My own dog was spayed at five months before I could get her back from the shelter — because she was part pit bull, and that is the law in San Francisco. I didn’t choose it, but in the long run, it made things easier. But I also know this: enforcing a law like this won’t be simple, especially for homeless people. Most people on the street don’t take their dogs to the vet, don’t license their dogs, and don’t interact with “the system.” So how do you actually make it work? One place it could matter is in shelters. When dogs are picked up or when owners are arrested, having those dogs spayed or neutered before being returned would create real impact.

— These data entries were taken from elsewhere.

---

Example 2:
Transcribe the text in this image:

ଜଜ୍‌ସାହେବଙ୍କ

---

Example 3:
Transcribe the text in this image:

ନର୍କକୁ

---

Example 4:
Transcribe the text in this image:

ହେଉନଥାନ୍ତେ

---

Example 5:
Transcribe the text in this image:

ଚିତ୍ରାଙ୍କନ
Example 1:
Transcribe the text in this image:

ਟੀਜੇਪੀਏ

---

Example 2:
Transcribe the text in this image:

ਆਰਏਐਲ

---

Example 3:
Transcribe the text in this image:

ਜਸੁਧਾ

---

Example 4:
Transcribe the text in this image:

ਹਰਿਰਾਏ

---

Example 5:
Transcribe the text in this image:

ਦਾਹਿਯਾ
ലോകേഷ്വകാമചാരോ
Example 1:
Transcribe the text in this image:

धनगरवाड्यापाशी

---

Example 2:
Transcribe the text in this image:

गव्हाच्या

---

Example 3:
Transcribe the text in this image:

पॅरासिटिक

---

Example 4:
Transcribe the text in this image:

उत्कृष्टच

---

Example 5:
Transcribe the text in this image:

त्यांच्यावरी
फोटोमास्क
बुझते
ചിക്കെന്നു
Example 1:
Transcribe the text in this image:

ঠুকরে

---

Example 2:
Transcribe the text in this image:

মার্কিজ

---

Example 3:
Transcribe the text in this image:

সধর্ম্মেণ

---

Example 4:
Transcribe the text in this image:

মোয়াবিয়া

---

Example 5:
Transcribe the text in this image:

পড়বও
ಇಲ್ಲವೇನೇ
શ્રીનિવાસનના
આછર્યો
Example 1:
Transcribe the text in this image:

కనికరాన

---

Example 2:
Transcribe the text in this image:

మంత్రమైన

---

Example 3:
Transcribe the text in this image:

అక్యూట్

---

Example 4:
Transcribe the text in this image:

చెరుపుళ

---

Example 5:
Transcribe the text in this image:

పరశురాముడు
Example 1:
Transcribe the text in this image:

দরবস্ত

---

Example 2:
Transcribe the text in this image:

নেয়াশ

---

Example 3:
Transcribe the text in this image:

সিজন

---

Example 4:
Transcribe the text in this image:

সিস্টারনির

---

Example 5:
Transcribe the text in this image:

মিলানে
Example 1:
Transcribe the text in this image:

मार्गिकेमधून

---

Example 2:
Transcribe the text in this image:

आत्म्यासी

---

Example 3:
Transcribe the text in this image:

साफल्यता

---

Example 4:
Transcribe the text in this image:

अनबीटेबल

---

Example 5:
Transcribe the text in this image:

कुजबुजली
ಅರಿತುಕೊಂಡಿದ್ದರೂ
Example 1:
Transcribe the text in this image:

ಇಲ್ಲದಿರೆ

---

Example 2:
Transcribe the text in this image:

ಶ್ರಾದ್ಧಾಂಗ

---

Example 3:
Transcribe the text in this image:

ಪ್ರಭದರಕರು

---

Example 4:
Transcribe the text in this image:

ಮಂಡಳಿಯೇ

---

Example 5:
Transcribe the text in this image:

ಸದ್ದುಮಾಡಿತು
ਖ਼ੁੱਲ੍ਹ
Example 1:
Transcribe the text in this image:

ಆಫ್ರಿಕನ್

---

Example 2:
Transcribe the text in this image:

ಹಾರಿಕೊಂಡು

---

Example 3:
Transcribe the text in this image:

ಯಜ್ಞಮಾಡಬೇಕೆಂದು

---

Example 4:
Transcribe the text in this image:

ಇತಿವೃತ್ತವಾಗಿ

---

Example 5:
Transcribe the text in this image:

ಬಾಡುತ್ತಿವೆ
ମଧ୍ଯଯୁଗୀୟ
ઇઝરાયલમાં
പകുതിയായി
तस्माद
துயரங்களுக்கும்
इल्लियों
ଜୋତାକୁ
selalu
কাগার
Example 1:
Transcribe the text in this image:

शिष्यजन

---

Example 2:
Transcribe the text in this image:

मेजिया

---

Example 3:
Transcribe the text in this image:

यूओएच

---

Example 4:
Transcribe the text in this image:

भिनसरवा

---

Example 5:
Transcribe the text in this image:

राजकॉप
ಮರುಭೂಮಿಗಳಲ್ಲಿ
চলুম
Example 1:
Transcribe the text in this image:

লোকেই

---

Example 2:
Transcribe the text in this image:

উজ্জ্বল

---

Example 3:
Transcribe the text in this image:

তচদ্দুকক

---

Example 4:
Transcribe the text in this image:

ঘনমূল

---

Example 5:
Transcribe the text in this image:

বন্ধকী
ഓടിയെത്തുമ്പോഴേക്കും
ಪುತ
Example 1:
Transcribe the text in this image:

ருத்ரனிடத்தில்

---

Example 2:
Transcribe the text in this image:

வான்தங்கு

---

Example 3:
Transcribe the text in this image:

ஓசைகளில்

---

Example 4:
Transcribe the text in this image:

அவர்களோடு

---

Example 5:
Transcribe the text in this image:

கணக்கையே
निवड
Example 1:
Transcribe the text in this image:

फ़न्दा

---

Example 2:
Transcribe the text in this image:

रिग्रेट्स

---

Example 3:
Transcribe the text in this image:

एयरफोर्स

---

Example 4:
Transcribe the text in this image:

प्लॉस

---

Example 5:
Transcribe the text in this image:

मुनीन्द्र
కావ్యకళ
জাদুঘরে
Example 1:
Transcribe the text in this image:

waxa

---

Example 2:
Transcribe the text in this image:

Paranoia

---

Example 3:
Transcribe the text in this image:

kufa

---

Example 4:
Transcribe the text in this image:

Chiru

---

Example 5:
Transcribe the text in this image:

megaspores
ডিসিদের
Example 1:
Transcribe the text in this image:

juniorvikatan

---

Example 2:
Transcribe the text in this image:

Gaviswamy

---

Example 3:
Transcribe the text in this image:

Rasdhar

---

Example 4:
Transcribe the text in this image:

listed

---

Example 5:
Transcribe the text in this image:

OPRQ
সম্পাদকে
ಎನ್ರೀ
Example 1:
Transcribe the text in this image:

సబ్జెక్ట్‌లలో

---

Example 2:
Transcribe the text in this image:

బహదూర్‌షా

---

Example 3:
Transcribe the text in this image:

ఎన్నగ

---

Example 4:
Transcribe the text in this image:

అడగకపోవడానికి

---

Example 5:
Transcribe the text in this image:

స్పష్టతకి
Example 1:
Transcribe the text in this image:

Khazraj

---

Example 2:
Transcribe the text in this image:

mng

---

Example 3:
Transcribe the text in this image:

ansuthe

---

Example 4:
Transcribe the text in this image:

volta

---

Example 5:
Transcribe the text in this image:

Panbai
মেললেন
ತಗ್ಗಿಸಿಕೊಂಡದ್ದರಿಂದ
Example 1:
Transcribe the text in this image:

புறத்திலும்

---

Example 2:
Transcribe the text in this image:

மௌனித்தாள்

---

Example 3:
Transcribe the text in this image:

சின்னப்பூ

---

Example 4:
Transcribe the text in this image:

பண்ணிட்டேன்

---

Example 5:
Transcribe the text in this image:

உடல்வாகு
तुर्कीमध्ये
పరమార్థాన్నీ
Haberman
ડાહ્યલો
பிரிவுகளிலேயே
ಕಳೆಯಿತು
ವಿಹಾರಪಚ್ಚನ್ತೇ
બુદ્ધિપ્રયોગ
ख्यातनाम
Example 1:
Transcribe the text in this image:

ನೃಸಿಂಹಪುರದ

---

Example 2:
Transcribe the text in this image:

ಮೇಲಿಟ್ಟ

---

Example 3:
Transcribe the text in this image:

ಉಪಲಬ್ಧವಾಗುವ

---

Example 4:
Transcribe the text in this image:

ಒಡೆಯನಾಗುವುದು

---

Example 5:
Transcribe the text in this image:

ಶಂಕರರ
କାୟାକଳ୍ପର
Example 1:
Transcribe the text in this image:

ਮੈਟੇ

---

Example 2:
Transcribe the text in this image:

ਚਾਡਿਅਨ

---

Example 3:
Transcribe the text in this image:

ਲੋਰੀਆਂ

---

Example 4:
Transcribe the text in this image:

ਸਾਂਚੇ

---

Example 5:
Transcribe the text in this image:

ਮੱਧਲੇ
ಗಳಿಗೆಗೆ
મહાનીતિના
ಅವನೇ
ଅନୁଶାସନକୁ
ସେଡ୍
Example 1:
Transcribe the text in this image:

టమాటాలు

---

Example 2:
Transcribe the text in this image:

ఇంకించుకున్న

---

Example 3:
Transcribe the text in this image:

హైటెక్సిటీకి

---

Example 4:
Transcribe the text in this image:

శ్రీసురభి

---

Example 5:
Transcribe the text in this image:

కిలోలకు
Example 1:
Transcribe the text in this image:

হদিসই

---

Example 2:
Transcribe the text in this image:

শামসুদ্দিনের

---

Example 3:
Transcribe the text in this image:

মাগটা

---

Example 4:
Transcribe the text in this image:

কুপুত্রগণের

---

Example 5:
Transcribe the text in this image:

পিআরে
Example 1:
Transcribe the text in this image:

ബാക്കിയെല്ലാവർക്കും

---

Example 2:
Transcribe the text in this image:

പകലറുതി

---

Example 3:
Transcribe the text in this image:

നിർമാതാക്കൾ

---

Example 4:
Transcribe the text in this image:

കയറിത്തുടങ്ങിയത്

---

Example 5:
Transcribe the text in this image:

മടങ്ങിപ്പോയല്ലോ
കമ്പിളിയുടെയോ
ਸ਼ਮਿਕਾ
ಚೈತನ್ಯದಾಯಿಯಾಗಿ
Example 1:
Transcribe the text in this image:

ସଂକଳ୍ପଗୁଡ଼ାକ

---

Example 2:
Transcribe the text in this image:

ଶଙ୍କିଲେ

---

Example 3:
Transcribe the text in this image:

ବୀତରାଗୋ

If San Francisco is going to require spay and neuter, then the city also needs to make it realistically accessible, especially for people in supportive housing and shelters. Because right now, it’s not. Even for someone like me today, getting a dog spayed or neutered means calling places like the San Francisco SPCA, waiting for an appointment, dropping your dog off early in the morning, and picking them up hours later. It might be on a “sliding scale” based on income, but it’s still expensive, and the process itself is a barrier. Now imagine doing that while homeless. No car. No stable schedule. Nowhere safe to leave your dog to recover. That’s why the few responsible homeless dog owners don’t do it — not because they don’t care, but because the system isn’t built for them.
The cost barrier is real, especially at the private San Francisco SPCA
Even people with jobs struggle with veterinary costs. I’ve seen it, and I’ve lived it. A couple of years ago, I helped rescue a dog off Sixth Street that had been severely abused. After her first round of vaccinations, she got parvo. I brought her to the San Francisco SPCA with $500 cash I had borrowed. They wouldn’t treat her. Not even to stabilize her — while she was visibly suffering — unless I could come up with half of a $5,000 bill. The $500 wasn’t enough to do anything despite the fact the SPCA has millions of dollars. I had to scramble and borrow more money, and I still haven’t been able to pay it back. Without that, she would have died, or that $500 would have gone toward putting her down. That’s the reality of veterinary care in this city.
If San Francisco mandates spay and neuter and other veterinary services without making it accessible, it won’t reach the people it needs to unless they bring services directly into shelters, navigation centers, and supportive housing to offer on-site, low-barrier veterinary care.
Homeless people don’t have dogs because it’s easy. We have them because they’re often the only thing we have. My dog gave me protection. She gave me purpose. My dog gave me a reason to keep going, but she also made everything harder — both things can be true at the same time. If San Francisco officials want to really solve the problem of dog overpopulation on the streets, they have to understand all of this and meet people where they are. If they do all of these things, then this law could really work.